If the nanny you approach is open to working for you, you will need to ask for references and do a background check just as you would for any candidate. As for stealing her from someone else, it's no different than when someone is called by a corporate headhunter from a competing company. If the nanny is happy with her current employers, she won't leave. Also, the nanny's job may be ending soon anyway – many nannies must look for work when the child they are caring for enters preschool.

The grapevine is an even better way to locate a nanny because the person you hire will have already been employed by someone you know. However, good nannies tend to stay with the same families for several years, so unless you have a very wide circle of acquaintances you may come up empty with this method. That leaves nanny placement agencies, a generally reliable, if pricey, way to find candidates. Just be sure that the agency itself is reputable. It should belong to an organization such as the International Nanny Association, which maintains a list of approved agencies. It's also wise to choose an agency that has been in business at least a few years. When you're calling around to various agencies, ask them:

How many nannies do you place in a month? A good agency will place at least three to six nannies every month.

How do you screen your nannies? The agency should be able to provide you with information about the nanny's previous employers, her references, and the general impression she made on the people she has worked for. The screener who works for the agency should also offer her own impression of the nanny. Ask also about the screener's background; top-notch agencies and some nanny training schools employ screeners who have degrees in social work and/ or child development.
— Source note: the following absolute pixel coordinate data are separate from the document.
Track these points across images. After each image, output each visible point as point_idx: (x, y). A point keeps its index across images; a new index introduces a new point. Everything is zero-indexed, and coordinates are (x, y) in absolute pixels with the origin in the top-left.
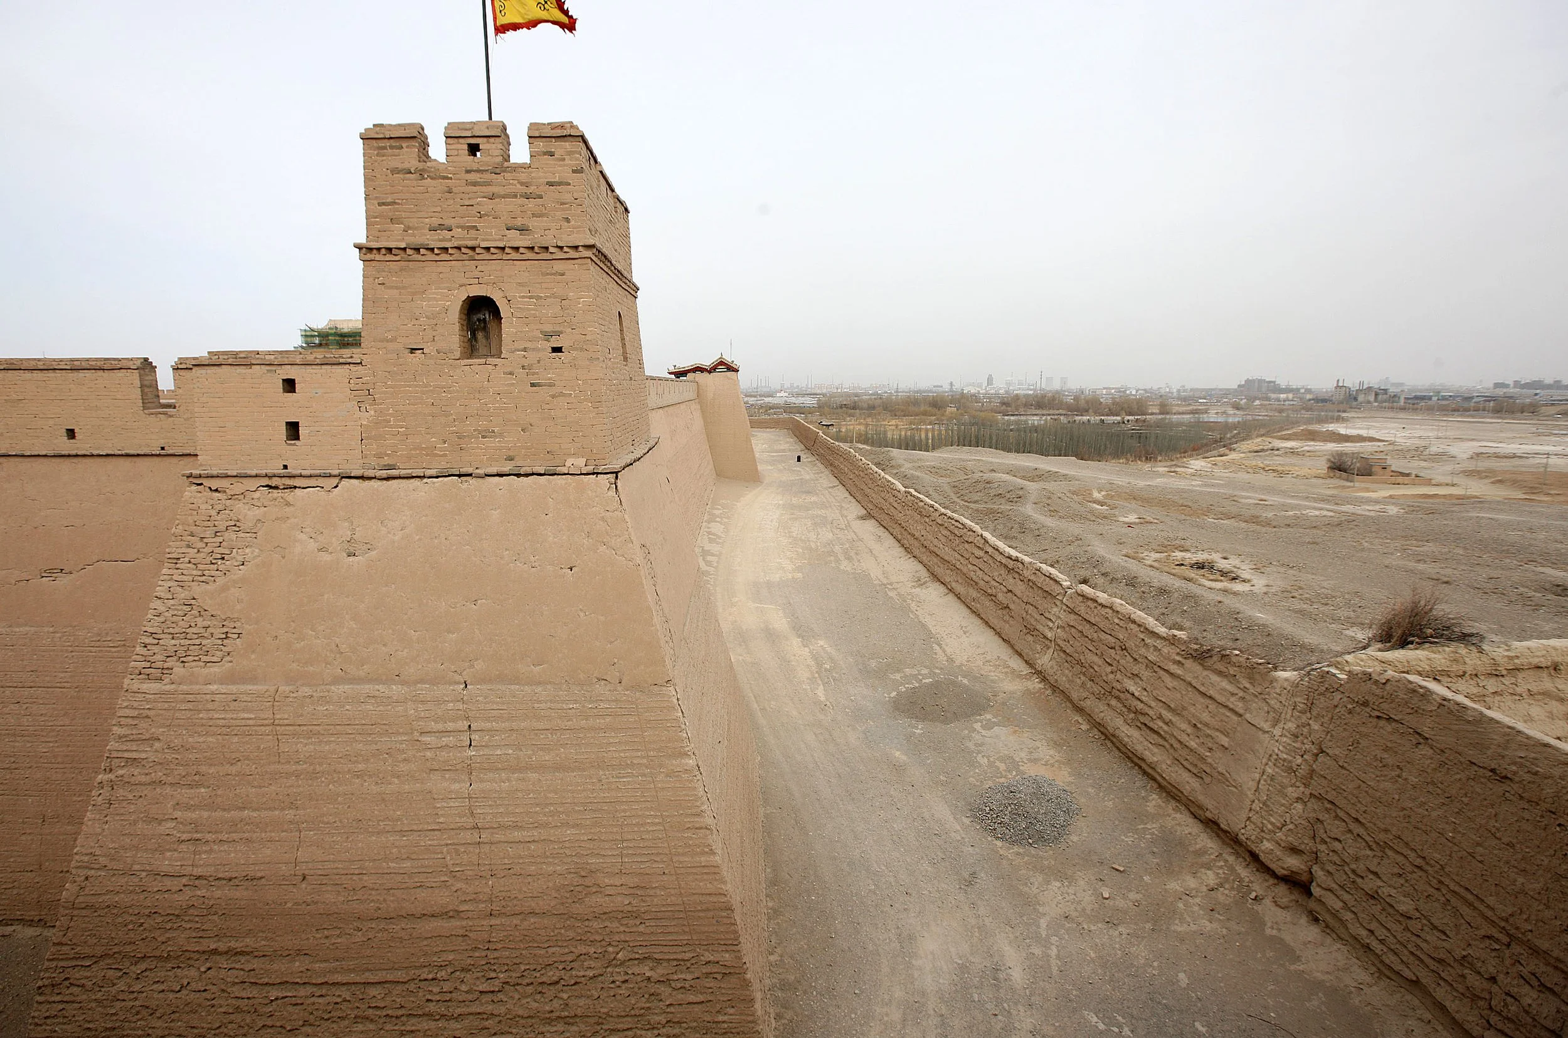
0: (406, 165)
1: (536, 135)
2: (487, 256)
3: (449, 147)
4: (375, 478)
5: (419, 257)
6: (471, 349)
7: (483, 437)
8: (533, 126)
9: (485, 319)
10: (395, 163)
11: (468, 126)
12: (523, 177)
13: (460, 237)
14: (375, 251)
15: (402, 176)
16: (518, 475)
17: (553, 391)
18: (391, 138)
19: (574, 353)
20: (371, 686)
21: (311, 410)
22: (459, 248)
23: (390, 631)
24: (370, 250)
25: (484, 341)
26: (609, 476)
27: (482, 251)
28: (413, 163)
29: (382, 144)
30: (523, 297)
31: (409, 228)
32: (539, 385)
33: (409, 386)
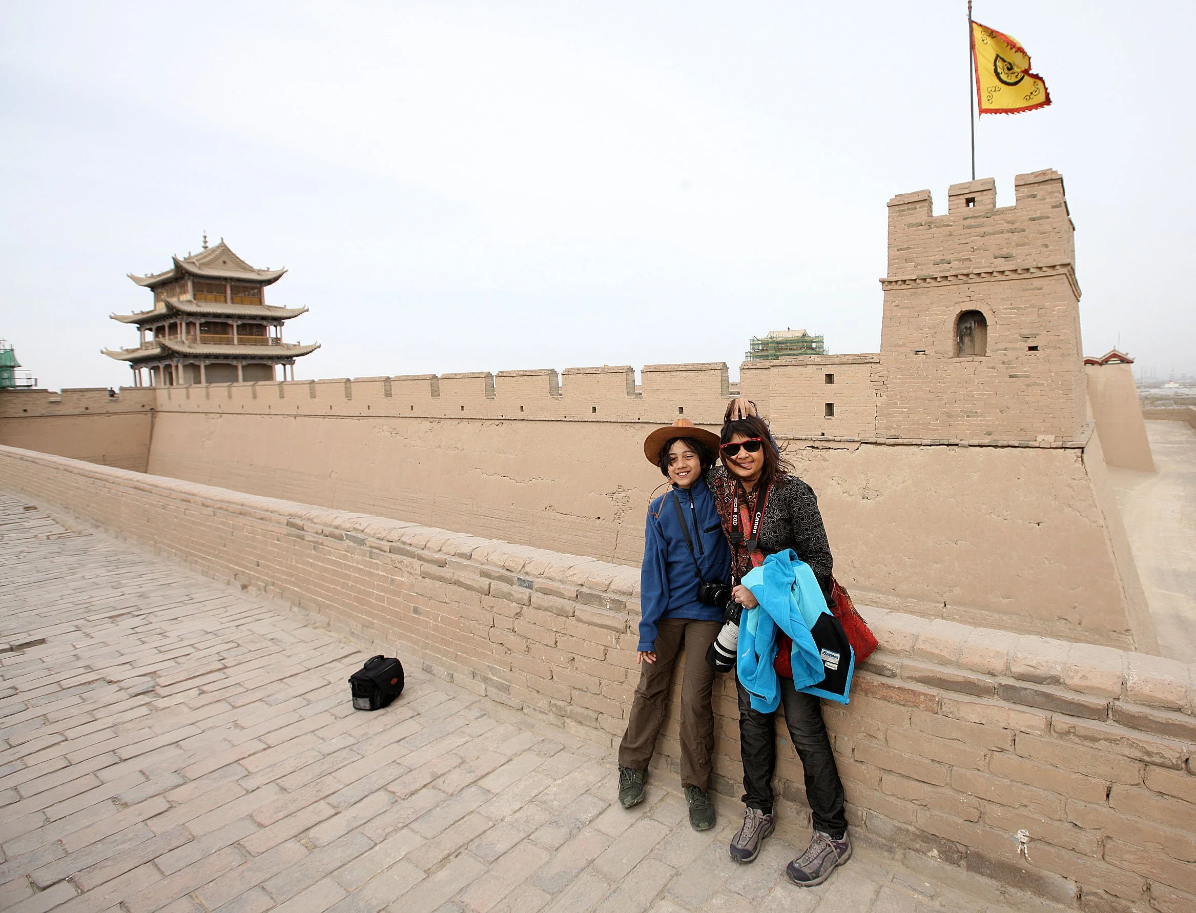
0: (919, 220)
1: (1022, 183)
2: (978, 279)
3: (951, 203)
4: (885, 444)
5: (925, 285)
6: (959, 351)
7: (968, 416)
8: (1018, 177)
9: (970, 327)
10: (910, 220)
11: (967, 186)
12: (1009, 217)
13: (956, 267)
14: (893, 283)
15: (915, 228)
16: (996, 447)
17: (1028, 381)
18: (909, 203)
19: (1048, 351)
20: (874, 594)
21: (843, 395)
22: (956, 276)
23: (890, 556)
24: (890, 282)
25: (969, 344)
26: (1076, 450)
27: (975, 276)
28: (924, 219)
29: (901, 208)
30: (1006, 308)
31: (919, 264)
32: (1015, 376)
33: (912, 378)
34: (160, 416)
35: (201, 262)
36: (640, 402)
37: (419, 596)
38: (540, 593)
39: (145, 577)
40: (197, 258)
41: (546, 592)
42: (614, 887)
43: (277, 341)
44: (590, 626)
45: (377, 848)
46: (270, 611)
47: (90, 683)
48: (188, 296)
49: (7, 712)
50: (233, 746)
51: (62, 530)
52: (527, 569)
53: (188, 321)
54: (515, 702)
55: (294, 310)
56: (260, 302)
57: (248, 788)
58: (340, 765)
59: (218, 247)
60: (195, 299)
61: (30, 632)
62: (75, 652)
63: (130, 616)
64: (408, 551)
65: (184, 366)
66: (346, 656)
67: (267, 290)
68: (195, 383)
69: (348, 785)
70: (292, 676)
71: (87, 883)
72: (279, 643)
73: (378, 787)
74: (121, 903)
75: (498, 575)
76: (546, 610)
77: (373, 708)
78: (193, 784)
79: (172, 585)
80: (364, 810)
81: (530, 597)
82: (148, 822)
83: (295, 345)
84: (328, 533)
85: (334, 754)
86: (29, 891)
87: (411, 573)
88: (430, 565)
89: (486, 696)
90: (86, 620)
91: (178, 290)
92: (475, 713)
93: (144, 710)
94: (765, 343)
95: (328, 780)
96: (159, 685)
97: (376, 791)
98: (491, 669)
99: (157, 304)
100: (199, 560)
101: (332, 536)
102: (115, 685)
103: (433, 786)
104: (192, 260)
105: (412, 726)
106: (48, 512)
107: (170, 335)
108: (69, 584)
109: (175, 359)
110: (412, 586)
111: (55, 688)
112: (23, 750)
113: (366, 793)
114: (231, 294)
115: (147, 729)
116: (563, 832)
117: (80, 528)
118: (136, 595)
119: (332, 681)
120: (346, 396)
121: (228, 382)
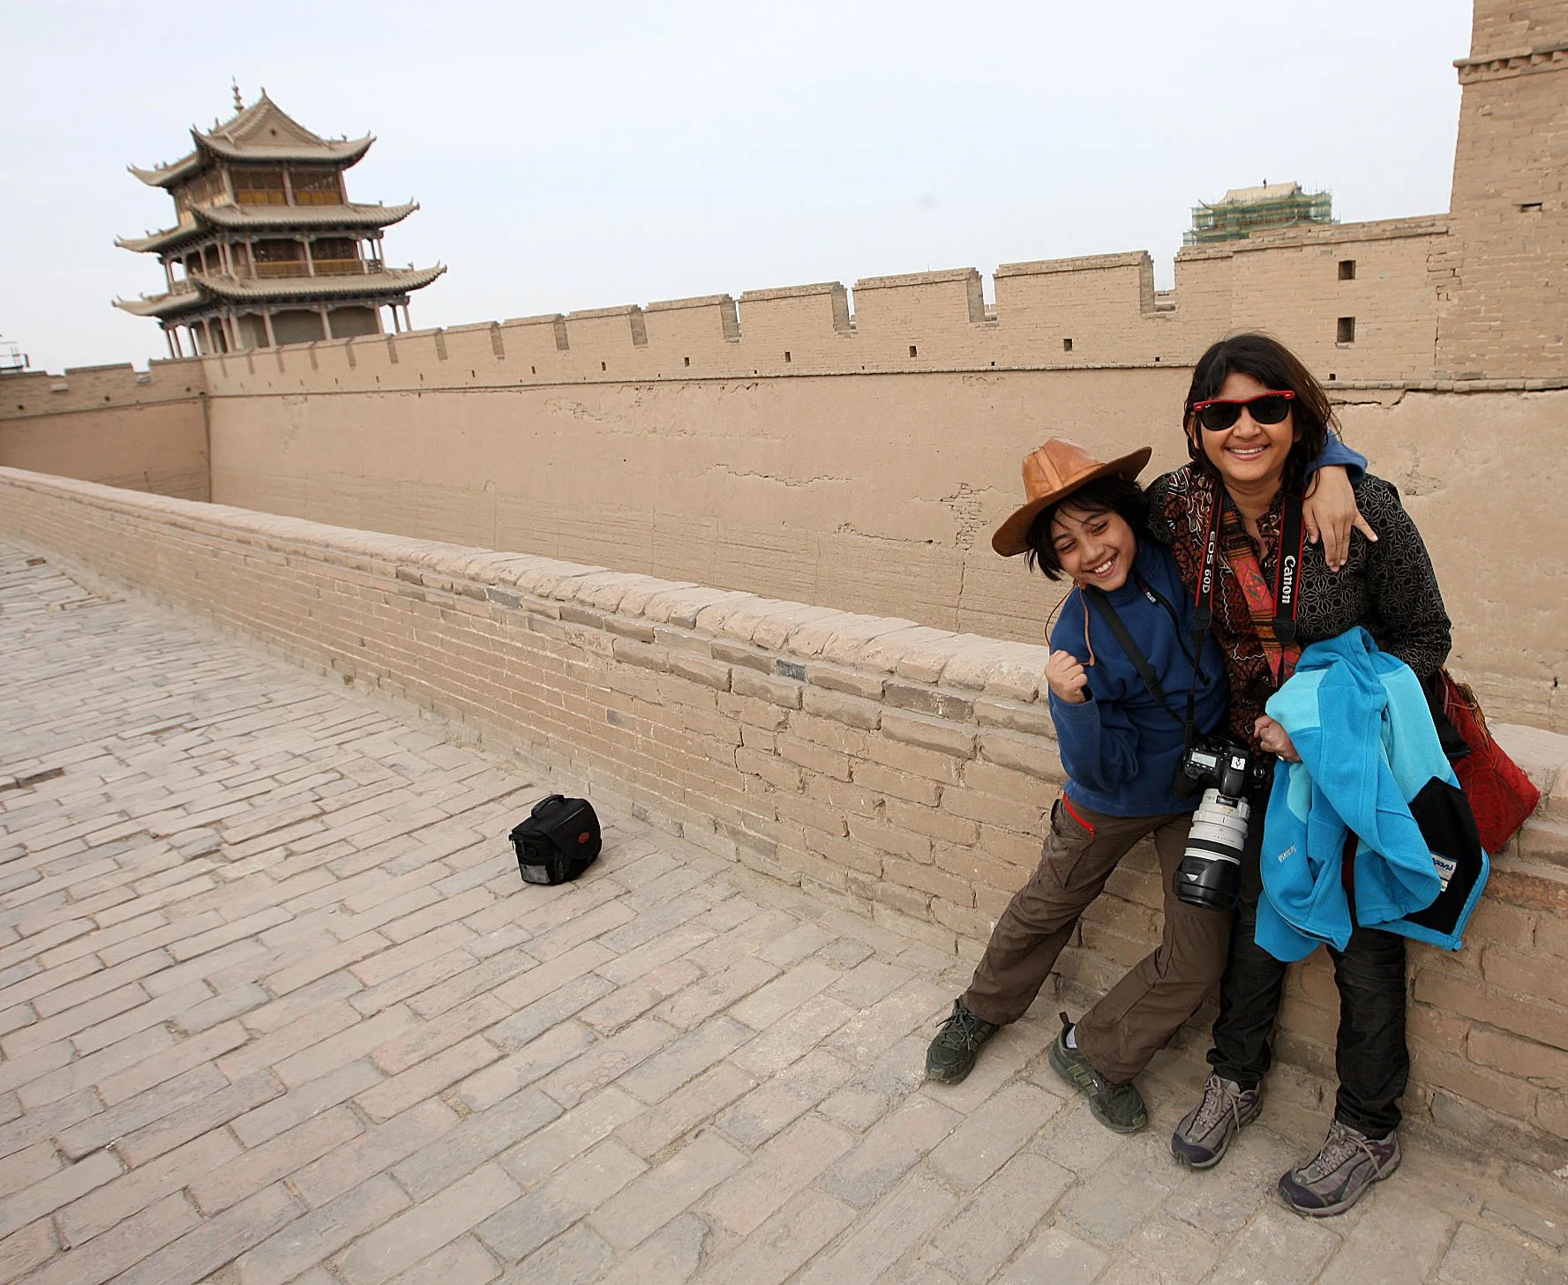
4: (1451, 392)
14: (1483, 68)
24: (1476, 66)
31: (1539, 23)
33: (1513, 260)
34: (216, 403)
35: (236, 134)
36: (993, 332)
37: (614, 693)
38: (818, 689)
39: (201, 667)
40: (230, 128)
41: (828, 685)
42: (965, 1200)
43: (376, 265)
44: (910, 747)
45: (567, 1117)
46: (389, 719)
47: (127, 838)
48: (226, 197)
49: (15, 882)
50: (340, 942)
51: (83, 595)
52: (793, 645)
53: (233, 242)
54: (788, 873)
55: (397, 209)
56: (340, 198)
57: (364, 1012)
58: (505, 977)
59: (259, 106)
60: (237, 202)
61: (43, 758)
62: (106, 789)
63: (181, 729)
64: (590, 617)
65: (240, 319)
66: (509, 794)
68: (260, 347)
69: (519, 1010)
70: (425, 826)
71: (136, 1156)
72: (404, 772)
73: (564, 1014)
74: (185, 1189)
75: (743, 656)
76: (830, 717)
77: (553, 882)
78: (283, 1003)
79: (241, 678)
80: (549, 1050)
81: (801, 695)
82: (219, 1061)
83: (405, 271)
84: (460, 590)
85: (495, 959)
86: (56, 1162)
87: (597, 655)
88: (628, 641)
89: (739, 861)
90: (119, 738)
91: (208, 188)
92: (720, 890)
93: (206, 883)
94: (1220, 213)
95: (487, 1001)
96: (226, 842)
97: (563, 1021)
98: (744, 817)
99: (182, 216)
100: (278, 638)
101: (466, 592)
102: (164, 842)
103: (654, 1016)
104: (221, 134)
105: (618, 912)
106: (61, 567)
107: (209, 267)
108: (93, 681)
109: (224, 309)
110: (602, 676)
111: (78, 846)
112: (39, 943)
113: (548, 1025)
114: (293, 188)
115: (213, 913)
116: (874, 1101)
117: (108, 590)
118: (191, 695)
119: (488, 835)
120: (496, 353)
121: (306, 341)
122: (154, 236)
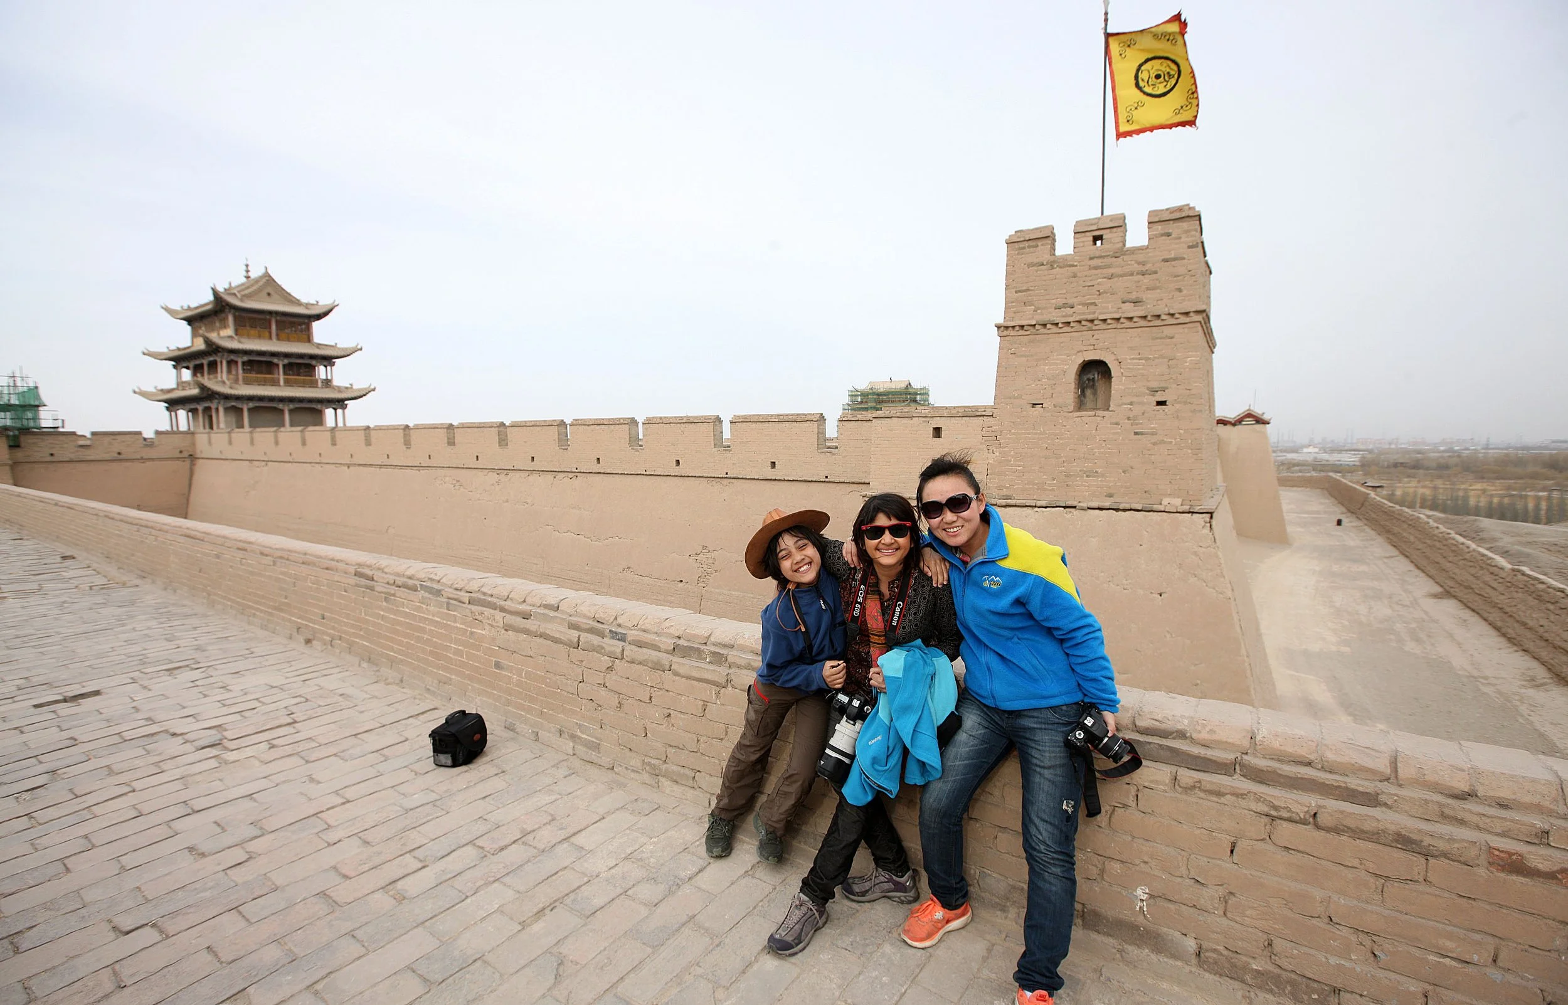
0: (1040, 260)
1: (1155, 220)
2: (1103, 326)
3: (1076, 240)
5: (1045, 331)
7: (1087, 476)
8: (1152, 213)
9: (1094, 379)
10: (1031, 259)
11: (1094, 222)
12: (1140, 257)
13: (1080, 312)
14: (1010, 329)
15: (1036, 268)
16: (1117, 510)
17: (1154, 439)
18: (1029, 240)
19: (1177, 406)
22: (1079, 322)
24: (1007, 328)
25: (1091, 397)
26: (1204, 515)
27: (1099, 322)
28: (1043, 258)
29: (1021, 245)
30: (1133, 359)
31: (1039, 308)
32: (1142, 434)
33: (1029, 434)
34: (199, 462)
35: (243, 293)
36: (730, 455)
37: (501, 650)
38: (634, 647)
39: (199, 631)
40: (239, 289)
41: (640, 645)
42: (717, 941)
43: (327, 383)
44: (689, 680)
45: (469, 900)
46: (338, 666)
47: (152, 735)
48: (229, 331)
49: (68, 762)
50: (311, 799)
51: (104, 581)
52: (620, 621)
53: (229, 359)
54: (605, 761)
55: (346, 349)
56: (309, 339)
57: (328, 840)
58: (424, 820)
59: (261, 277)
60: (236, 335)
61: (84, 684)
62: (134, 704)
63: (188, 669)
64: (489, 602)
65: (225, 409)
66: (423, 713)
67: (316, 325)
68: (238, 428)
69: (434, 840)
70: (366, 731)
71: (171, 928)
72: (349, 699)
73: (464, 842)
74: (208, 948)
75: (588, 627)
76: (640, 663)
77: (455, 764)
78: (272, 836)
79: (230, 638)
80: (453, 863)
81: (623, 650)
82: (228, 872)
83: (347, 388)
84: (400, 584)
85: (418, 810)
86: (112, 935)
87: (492, 626)
88: (513, 617)
89: (574, 754)
90: (142, 672)
91: (217, 324)
92: (562, 771)
93: (213, 763)
94: (864, 395)
95: (413, 834)
96: (226, 738)
97: (464, 846)
98: (580, 726)
99: (195, 340)
100: (258, 613)
101: (405, 586)
102: (180, 737)
103: (523, 843)
104: (233, 291)
105: (498, 783)
106: (88, 562)
107: (209, 373)
108: (120, 636)
109: (215, 401)
110: (494, 639)
111: (117, 739)
112: (90, 800)
113: (453, 848)
114: (277, 330)
115: (218, 782)
116: (661, 888)
117: (125, 578)
118: (193, 648)
119: (409, 738)
120: (405, 444)
121: (274, 427)
122: (173, 350)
Most agencies will not do criminal background checks until you have selected a nanny and she has agreed to work for you.

What are your fees? They vary dramatically across the country, from around $500 to more than $3,000. If you hire a nanny through a placement agency that is part of a nanny training program, such as the English Nanny and Governess School in Chagrin Falls, Ohio (the Big Kahuna of nanny programs), the fee may be calculated as a percentage of the nanny's yearly salary. Whatever the fee, get it in writing. Most agencies offer a 90-day replacement policy, but few will agree to refund your fee if the nanny doesn't work out.

How do you support and train your nannies? If the agency is part of a nanny training program, they will have a comprehensive description of the training each nanny receives and will provide her with plenty of books and other reference material to take on the job. Other agencies give their nannies a package that includes child-rearing information, daily logs, food and nutrition tips, and toilet-training strategies.

Do you follow up after the nanny is placed? One great advantage to using an agency is that they can help facilitate a good relationship between you and the nanny after she begins working for you. The agency should call you the first week and check in periodically thereafter. Ask about their policy in this regard. If you are having trouble with the nanny or if she has concerns about you, the agency can serve as middleman and help iron things out.